The court, among other instructions, gave the following:

“On the charge of burglary, if you find from the evidence beyond a reasonable doubt that the defendant, in this county and district, within three years prior to the returning of this indictment, which indictment was returned on the 16th day of this month, entered the house of J. A. Northum Liquor Company unlawfully and with the felonious intent to commit a felony, that is, to commit grand larceny, you will find the defendant guilty if you find those facts beyond a reasonable doubt.”

And also the following:

“If the defendant was accidentally locked up in the saloon and woke up and found it out and got out, unless he went in there for the purpose of being locked up for the purpose of stealing something, if he entered there in the night time with the intent to commit a felony after he was left in there, he would be guilty of burglary, but if he did not he would not; or if he went back there afterwards and found the door partially open and entered for the purpose (as he says) of closing the door, he would not be guilty of burglary; but if he went back there with the intention of committing a felony, even after he found the door open in the night time and entered with the intent to commit a felony, he would be guilty of burglary. ”

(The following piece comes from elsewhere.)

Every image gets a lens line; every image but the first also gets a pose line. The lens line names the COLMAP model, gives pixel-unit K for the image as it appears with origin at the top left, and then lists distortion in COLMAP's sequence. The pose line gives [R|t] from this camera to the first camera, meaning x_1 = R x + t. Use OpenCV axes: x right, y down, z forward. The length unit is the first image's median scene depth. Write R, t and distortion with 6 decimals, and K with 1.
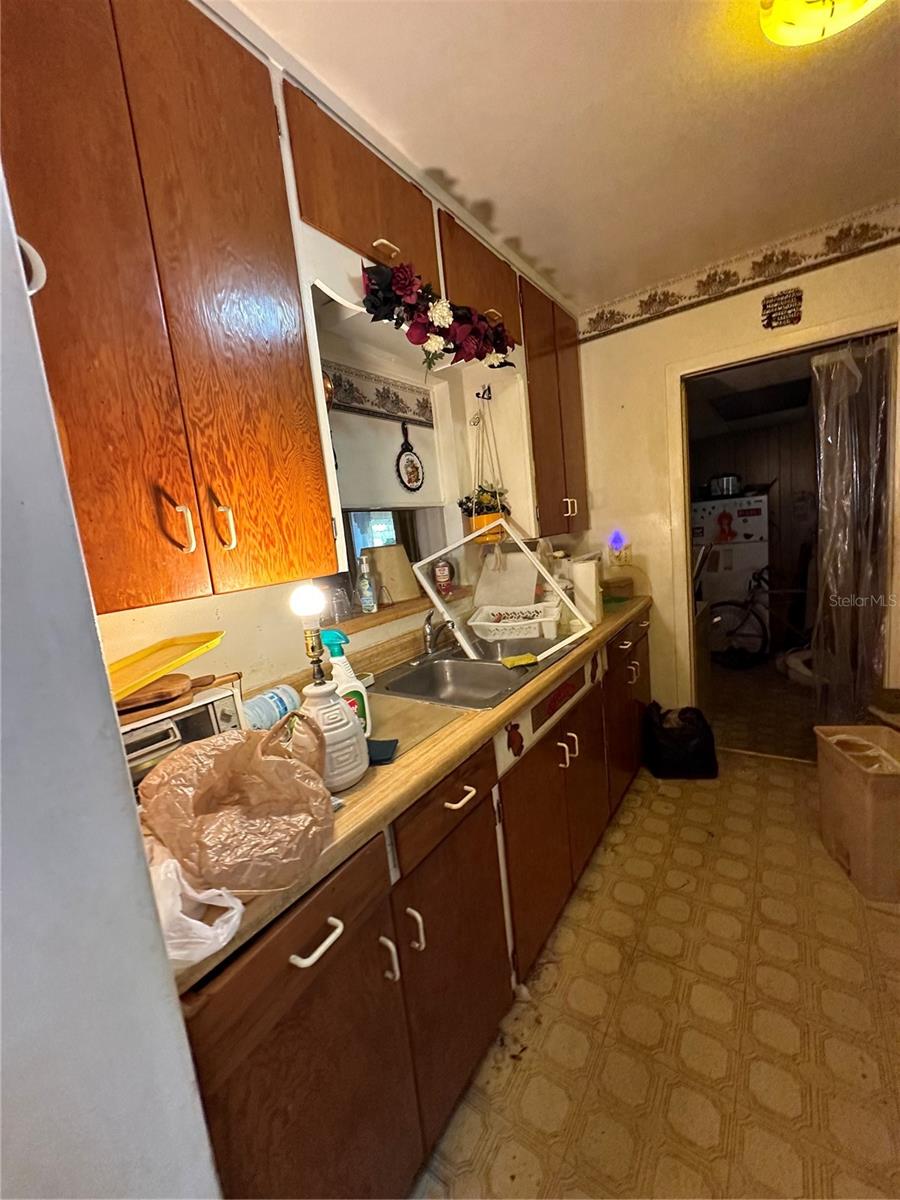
lens RADIAL K [[474.6, 0, 451.5], [0, 474.6, 600.0], [0, 0, 1]] dist [-0.004458, 0.000621]
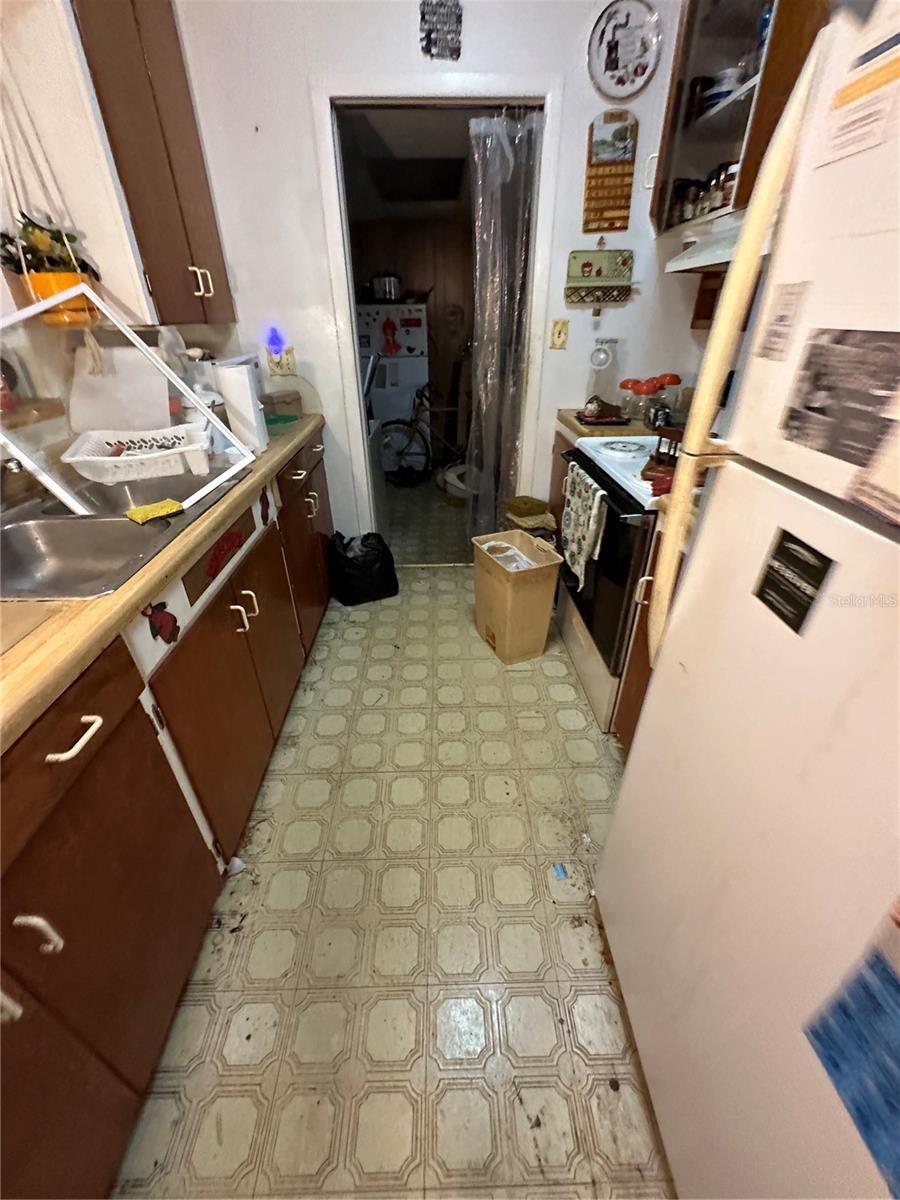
lens RADIAL K [[474.6, 0, 449.7], [0, 474.6, 597.0], [0, 0, 1]] dist [-0.004458, 0.000621]
pose [[0.803257, -0.217817, 0.554378, 0.063233], [0.010477, 0.935760, 0.352483, 0.001306], [-0.595541, -0.277326, 0.753937, 0.132436]]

The court also refused the following prayer for instruction asked by appellant:

“The jury are instructed that, before the defendant can be convicted of the crime of burglary, the jury must believe from the evidence, beyond a reasonable doubt, that at the time the defendant entered the saloon there existed in his mind a fixed, certain and specific intent to commit a felony. ”
“Burglary is the unlawful entering a house * * * in the night time with the intent to commit a felony.” Kirby’s Digest, § 1603.

In Pinson v. State, 91 Ark. 434, this court said: “One who at night enters a saloon open for business during business hours, and without fraud or deception practiced on the owner in making the entry, will be guilty of burglary if he enters with the purpose formed before or at the time of the entry to commit a felony. ”

While it is necessary for a specific intent to be formed in the mind of the accused at the time he enters the building to commit a felony, we are of the opinion that the instructions given by the court were sufficient on this point. The jury must have understood from these instructions that it was necessary for the State to prove beyond a reasonable doubt that the appellant entered the saloon in the night time, with the specific intent at the time he entered to commit a felony, towit: grand larceny, before they were authorized to convict the defendant of burglary. No prejudicial error, therefore, was committed by the court in refusing the prayer of the appellant, although it was correct.

It was contended on behalf of appellant that he had no intention when he entered the saloon of committing grand larceny, but that the intention was formed after he awoke in the saloon. But it was a question for the jury, under the evidence, as to whether or not he had the intention at the time he entered the saloon of committing the larceny. The court properly submitted that question to the jury, in the instruction which we have set out. While the instruction was loosely drawn, we are of the opinion, as already stated, that the jury must have undersood that it was necessary for the appellant to have had the specific intent in his mind to commit a felony at the time he entered the saloon in the night time before he could be convicted of the crime of burglary.

It could serve no useful purpose to review the evidence in detail. It was amply sufficient to support the verdict. The judgment is therefore correct, and is affirmed.